### Seitentext
Schade, dass es keine Geruchsbilder gibt, SchnickSchnack hätte da was zu bieten... War da nicht was mit dem komischen Brüdenwasser ?     .. . .. . . .. . 
. . . .. . :sm11:

Ich sag nur "Icecream" .....


----------



## stricky (10 August 2009)

hätte da auch noch was schönes ... zwar schon etwas älter aber unvergessen


----------



## hausenm (13 August 2009)

Wenn wir schon bei "älteren" Themen sind:
hier ein aufgräumter Arbeitsplatz- sehr vorbildlich. 
Aufgenommen im Iran


----------



## Markus (13 August 2009)

hausenm schrieb:


> Wenn wir schon bei "älteren" Themen sind:
> hier ein aufgräumter Arbeitsplatz- sehr vorbildlich.
> Aufgenommen im Iran


 

wie romantisch - so ein kleines feuerchen...


----------



## hausenm (13 August 2009)

Na war ja nur eine Kohlestaubanlage, Allah war gnädig
und deshalb keine Gefahr. Sagte zumindestens der örtliche
Vorbeter und der muß das ja wissen


----------



## mst (13 August 2009)

Ein paar Fotos aus Kasachstan - Astana


----------



## mst (13 August 2009)

### Gezeigte Einträge
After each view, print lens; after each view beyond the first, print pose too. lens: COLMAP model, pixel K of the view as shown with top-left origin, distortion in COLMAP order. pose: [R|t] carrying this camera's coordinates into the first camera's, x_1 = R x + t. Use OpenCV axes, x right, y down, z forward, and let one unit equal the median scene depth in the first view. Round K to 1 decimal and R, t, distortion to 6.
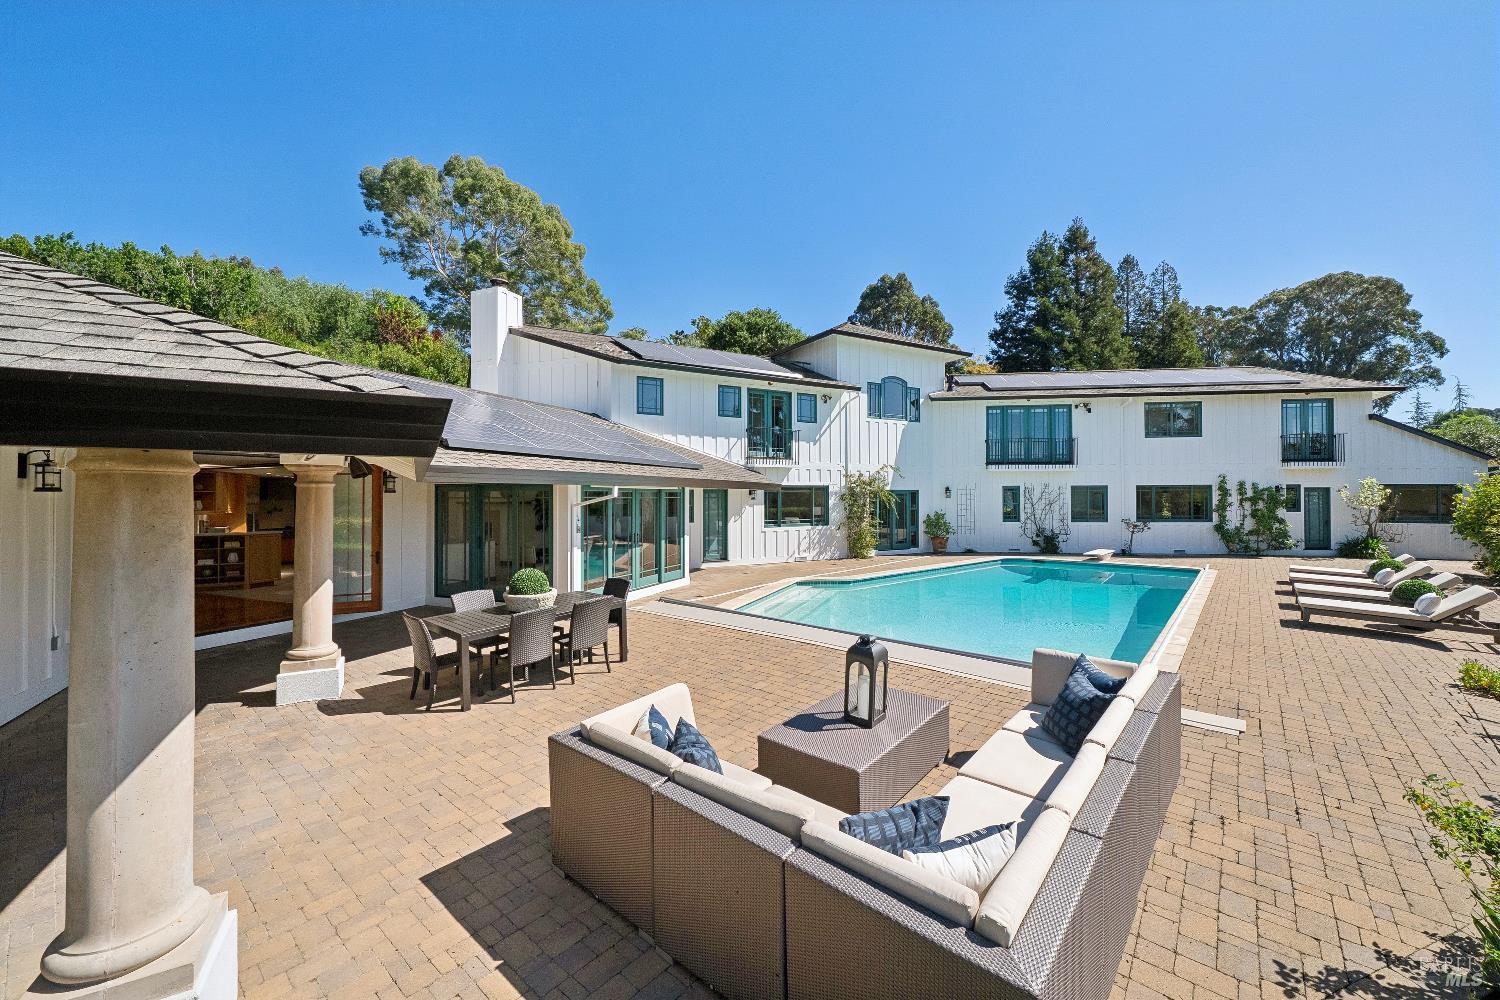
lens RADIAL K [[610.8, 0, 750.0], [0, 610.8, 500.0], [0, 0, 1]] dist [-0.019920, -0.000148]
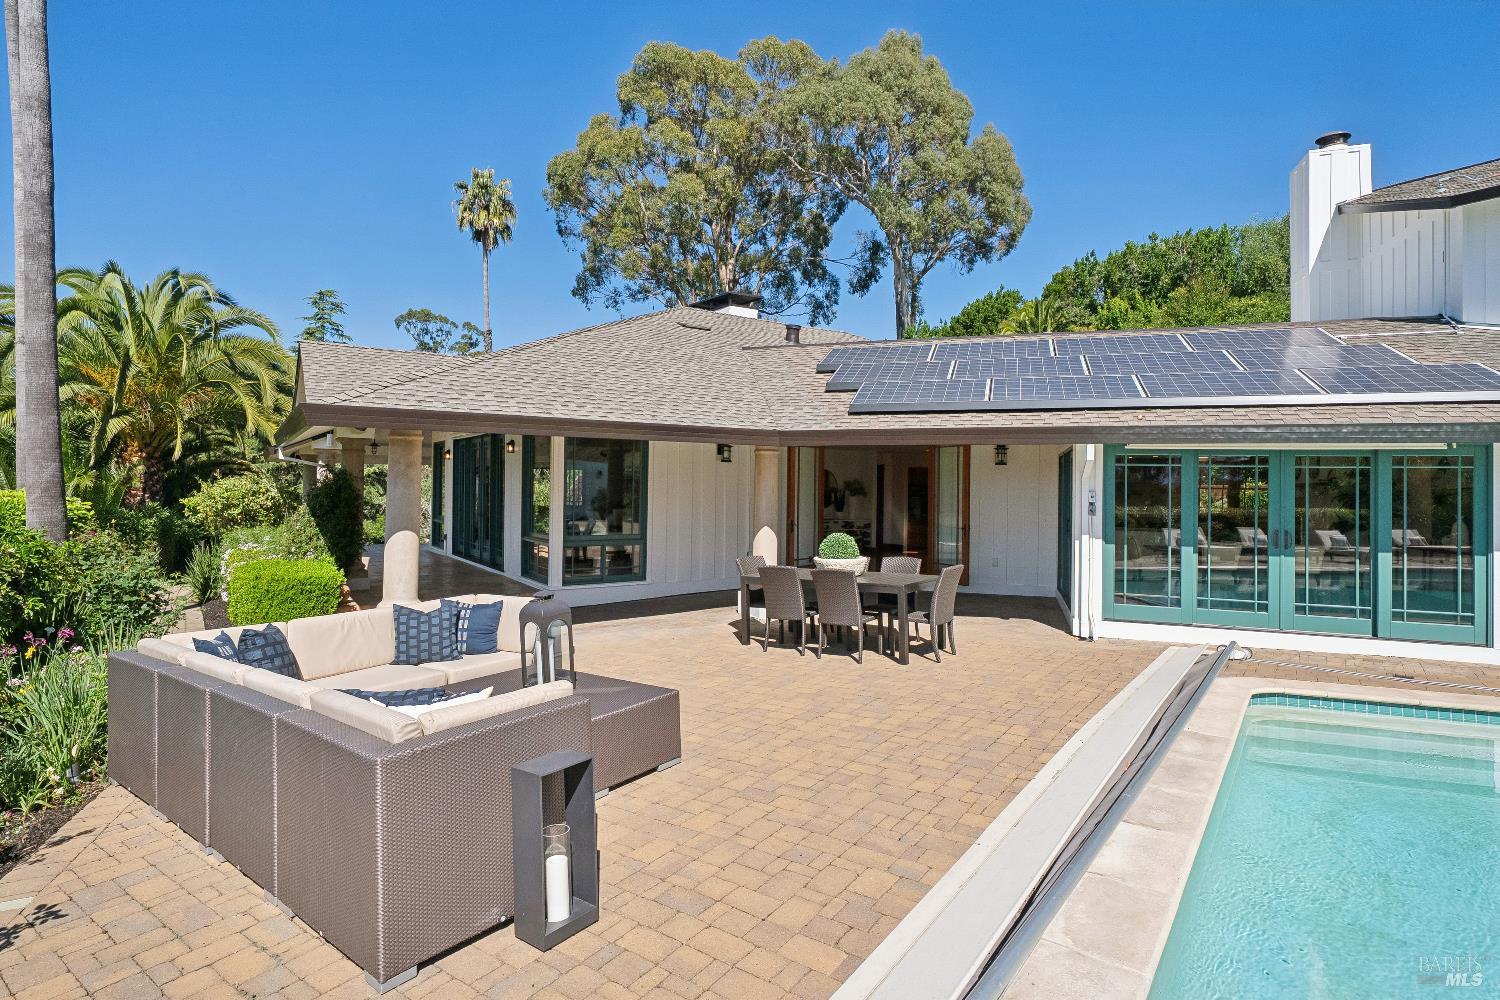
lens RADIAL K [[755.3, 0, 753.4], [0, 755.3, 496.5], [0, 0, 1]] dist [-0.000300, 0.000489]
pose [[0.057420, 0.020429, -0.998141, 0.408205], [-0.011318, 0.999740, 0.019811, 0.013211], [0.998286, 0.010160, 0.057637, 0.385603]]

---

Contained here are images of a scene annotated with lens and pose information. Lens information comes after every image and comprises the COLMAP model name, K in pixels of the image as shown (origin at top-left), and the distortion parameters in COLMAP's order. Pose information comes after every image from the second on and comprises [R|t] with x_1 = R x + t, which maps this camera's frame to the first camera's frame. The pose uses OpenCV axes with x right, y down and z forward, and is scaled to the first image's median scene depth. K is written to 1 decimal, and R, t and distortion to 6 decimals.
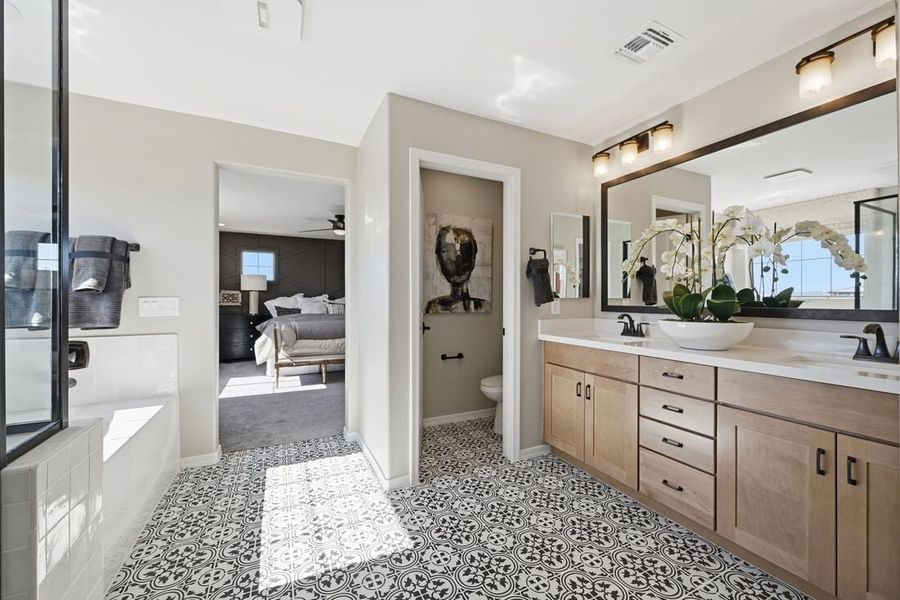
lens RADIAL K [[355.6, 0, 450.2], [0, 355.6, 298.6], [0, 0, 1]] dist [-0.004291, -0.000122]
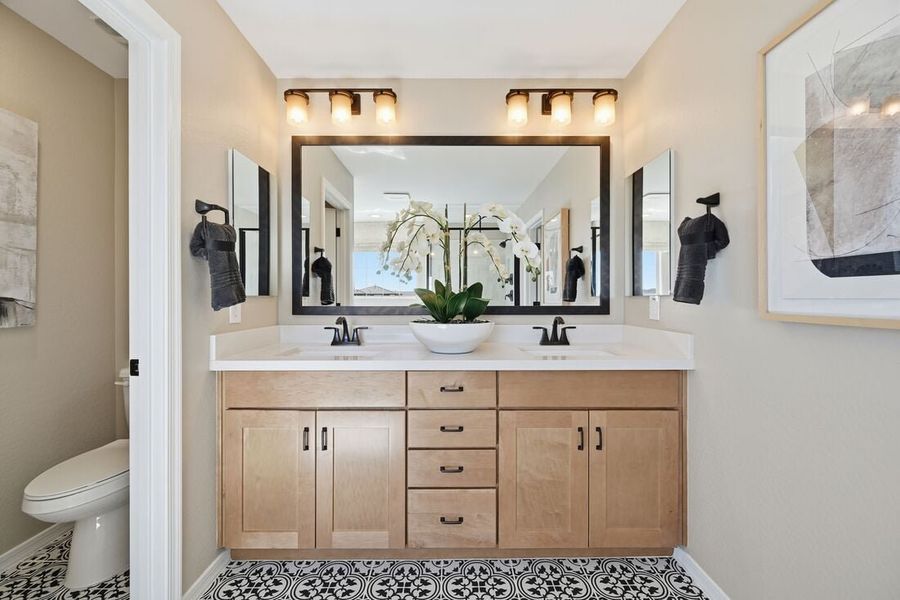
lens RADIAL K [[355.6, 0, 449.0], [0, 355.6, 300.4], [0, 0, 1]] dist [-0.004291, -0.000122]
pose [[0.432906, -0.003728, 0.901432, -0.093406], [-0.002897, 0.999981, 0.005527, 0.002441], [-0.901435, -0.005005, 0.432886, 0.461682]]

### Aufgabe
In welchem Land wurde laut Seitentext der aufgeräumte Arbeitsplatz aufgenommen? Die Einträge haben mit dem Seitentext nichts zu tun.

### Lösung
Im Iran.